■ **ABOUT THIS TASK**:
The entries are to be output word for word, with the pictures omitted.

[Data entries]
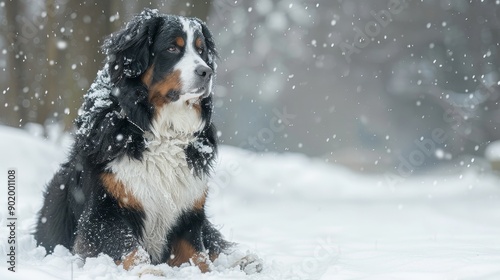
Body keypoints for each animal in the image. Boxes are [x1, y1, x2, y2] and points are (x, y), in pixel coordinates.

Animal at [33, 8, 264, 274]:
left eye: (201, 50)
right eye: (172, 48)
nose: (207, 72)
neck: (163, 130)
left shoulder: (189, 212)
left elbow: (199, 255)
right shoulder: (105, 210)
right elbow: (129, 247)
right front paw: (148, 271)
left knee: (213, 238)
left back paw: (243, 260)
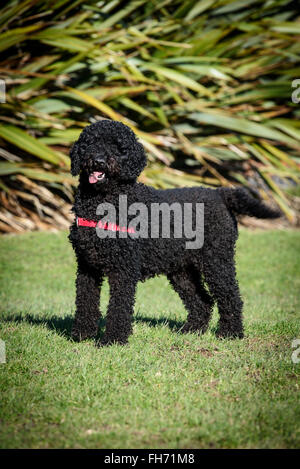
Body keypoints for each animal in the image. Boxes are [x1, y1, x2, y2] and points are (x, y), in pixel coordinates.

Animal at [69, 119, 280, 346]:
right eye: (90, 143)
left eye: (119, 148)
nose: (99, 161)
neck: (104, 202)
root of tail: (219, 193)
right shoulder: (87, 266)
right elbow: (85, 300)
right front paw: (82, 334)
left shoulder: (123, 269)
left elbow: (119, 306)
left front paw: (112, 340)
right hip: (182, 269)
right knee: (203, 301)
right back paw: (191, 330)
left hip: (217, 261)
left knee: (231, 297)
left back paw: (231, 333)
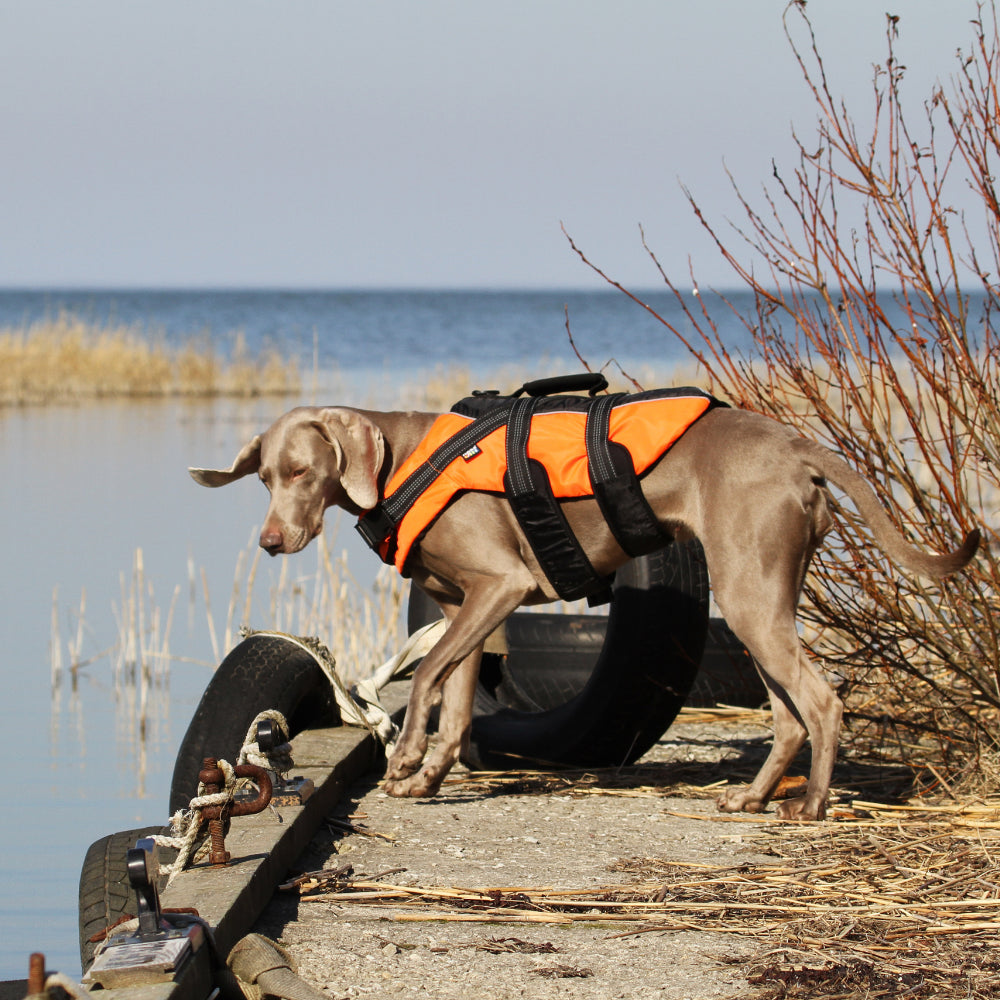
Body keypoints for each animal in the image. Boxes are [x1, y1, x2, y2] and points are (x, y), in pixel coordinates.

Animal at [191, 398, 980, 820]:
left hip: (752, 596)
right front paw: (427, 778)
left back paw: (810, 805)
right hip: (759, 596)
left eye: (302, 471)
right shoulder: (463, 605)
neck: (403, 461)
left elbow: (428, 676)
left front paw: (406, 755)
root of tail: (797, 446)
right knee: (789, 715)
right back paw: (750, 799)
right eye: (263, 477)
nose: (269, 542)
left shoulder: (502, 585)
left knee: (820, 702)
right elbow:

■ **RESULT FOR THIS EXERCISE**:
Body keypoints for each animal in the image. Boxes are [x1, y1, x2, y2] and points are (x, y), in pixel coordinates.

Animal at [33, 8, 264, 274]:
left eye: (201, 50)
right eye: (172, 48)
nose: (207, 72)
neck: (163, 130)
left shoulder: (189, 212)
left elbow: (199, 255)
right shoulder: (105, 210)
right elbow: (129, 247)
right front paw: (148, 271)
left knee: (213, 238)
left back paw: (243, 260)
Body keypoints for each animal in the image. Boxes are [x1, y1, x2, y2] and points are (x, y), in pixel coordinates.

Animal at [69, 119, 280, 346]:
right eye: (90, 143)
left eye: (119, 148)
nose: (99, 161)
neck: (104, 202)
root of tail: (219, 193)
right shoulder: (87, 266)
right elbow: (85, 300)
right front paw: (82, 334)
left shoulder: (123, 269)
left elbow: (119, 306)
left front paw: (112, 340)
right hip: (182, 269)
right knee: (203, 301)
right back paw: (191, 330)
left hip: (217, 261)
left knee: (231, 297)
left back paw: (231, 333)
Body keypoints for each animal in the image. Boxes are [x1, y1, x2, y2] and points are (x, y), in pixel coordinates.

Animal at [191, 398, 980, 820]:
left hip: (752, 596)
right front paw: (427, 778)
left back paw: (810, 805)
right hip: (759, 596)
left eye: (302, 471)
right shoulder: (463, 605)
neck: (403, 461)
left elbow: (428, 676)
left front paw: (406, 755)
root of tail: (797, 446)
right knee: (789, 715)
right back paw: (750, 799)
right eye: (263, 477)
nose: (269, 542)
left shoulder: (502, 585)
left knee: (820, 702)
right elbow:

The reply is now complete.